Das Vertrauen ist gar nicht so sehr in mir zu generieren. Vielmehr liegt es in den anderen begründet. Wenn du für andere lebst, zu anderen Menschen gutmütig hinlebst, entsteht in dir Vertrauen. Du erringst es nicht aus dir selber, sondern erst durch die anderen, sie geben es dir.
Dieser Gedanke droht auszusetzen, wenn der andere so gar nicht vertrauenerweckend ist. Und ganz verloren geht er, wenn der andere dich bedroht und aggressiv gegen dich vorgehen will oder tatsächlich schon vorgeht. Wie soll ich da durch andere Vertrauen bekommen? Das Gegenteil scheint logisch zu sein. Doch gerade dann, wenn diese Stimmung vorherrscht, gilt der Satz: Wenn du für die anderen lebst, entsteht in dir Vertrauen.
Juli Zeh hat dieses Thema im Buch Über Menschen liebevoll abgearbeitet. Obwohl der Nachbar der Protagonistin in diesem Roman ein Nazi ist und sie immer wieder mit der Angst kämpft, gewinnt in ihr das Vertrauen in diesen Mann die Oberhand.

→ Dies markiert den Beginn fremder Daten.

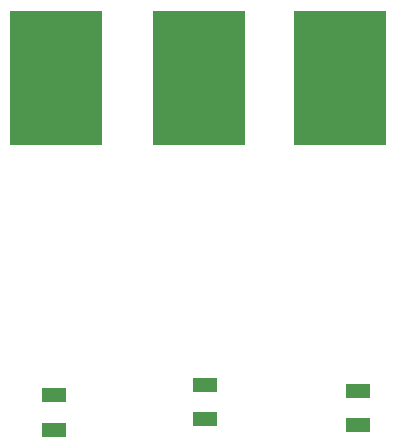
<source format=gbr>
G04 #@! TF.FileFunction,Soldermask,Bot*
%FSLAX46Y46*%
G04 Gerber Fmt 4.6, Leading zero omitted, Abs format (unit mm)*
G04 Created by KiCad (PCBNEW 4.0.7) date 03/14/19 05:19:24*
%MOMM*%
%LPD*%
G01*
G04 APERTURE LIST*
%ADD10C,0.100000*%
%ADD11R,2.100000X1.300000*%
%ADD12R,7.900000X11.400000*%
G04 APERTURE END LIST*
D10*
D11*
X142370000Y-63630000D03*
X142370000Y-66530000D03*
X129410000Y-63120000D03*
X129410000Y-66020000D03*
X116590000Y-64010000D03*
X116590000Y-66910000D03*
D12*
X140790000Y-37110000D03*
X128890000Y-37110000D03*
X116790000Y-37110000D03*
M02*

</source>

Damit wird alles möglich. Keine Angst, es ist keine Liebesgeschichte, die sich da entwickelt, doch der Mensch im Nachbarn bricht sich Bahn und der Leser und die Leserin merken bald, dass ihre Begriffe nicht mehr stimmen, die sie sich von den Bösen oder dem Bösen machen.

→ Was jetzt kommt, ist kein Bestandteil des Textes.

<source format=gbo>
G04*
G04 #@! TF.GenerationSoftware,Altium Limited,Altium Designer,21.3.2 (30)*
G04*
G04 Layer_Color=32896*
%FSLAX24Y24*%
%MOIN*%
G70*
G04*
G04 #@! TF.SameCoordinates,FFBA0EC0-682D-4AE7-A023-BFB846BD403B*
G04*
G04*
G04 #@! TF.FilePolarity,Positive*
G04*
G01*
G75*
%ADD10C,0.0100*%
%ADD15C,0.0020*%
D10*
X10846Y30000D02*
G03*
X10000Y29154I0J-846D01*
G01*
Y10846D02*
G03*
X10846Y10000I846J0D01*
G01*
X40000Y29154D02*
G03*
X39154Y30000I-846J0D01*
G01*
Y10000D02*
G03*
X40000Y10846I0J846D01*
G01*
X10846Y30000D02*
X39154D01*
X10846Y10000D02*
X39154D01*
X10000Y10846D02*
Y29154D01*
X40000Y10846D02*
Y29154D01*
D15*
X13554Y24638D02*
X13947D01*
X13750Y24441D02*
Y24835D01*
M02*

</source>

Die weibliche Hauptfigur findet im Draufzugehen auf ihren Nachbarn das Vertrauen in die Welt wieder, das sie schon fast verloren hatte. Sie hat eine Wende in ihrem Leben genommen, die das Anwachsen von Vertrauen auf natürliche Weise verstärkt: Sie hat sich entschlossen loszulassen und nicht mehr an fixen Lebenszielen festzuhalten. Dadurch gewinnt sie Kontakt zum Leben. Sie lässt all jene Etikettenbegriffe los, die wir so gerne an die Biografien anderer heften. Dadurch zieht, wie ein goldener Teppich, der Boden des Vertrauens unter ihre schon wundgelaufenen Füße…
Das ist eins der friedlichsten Bücher von Juli Zeh, und eins ihrer meistverkauften. Das gibt Hoffnung – und Vertrauen.